▶ Task details:
Count how many lines in the records contain the string "beef", treating uppercase and lowercase as different. Reply with the number only.

▶ Source material:
[Start of Attachment]

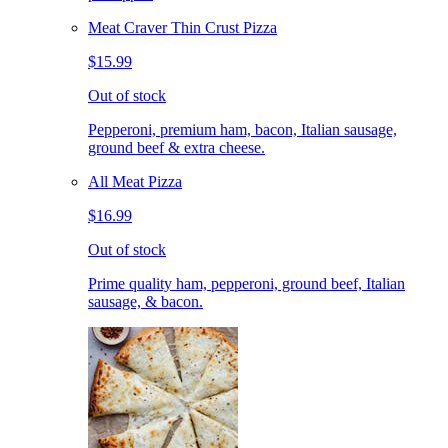
Meat Craver Thin Crust Pizza
$15.99
Out of stock
Pepperoni, premium ham, bacon, Italian sausage,
ground beef & extra cheese.
All Meat Pizza
$16.99
Out of stock
Prime quality ham, pepperoni, ground beef, Italian
sausage, & bacon.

[End of Attachment]

▶ Reply to the task:
2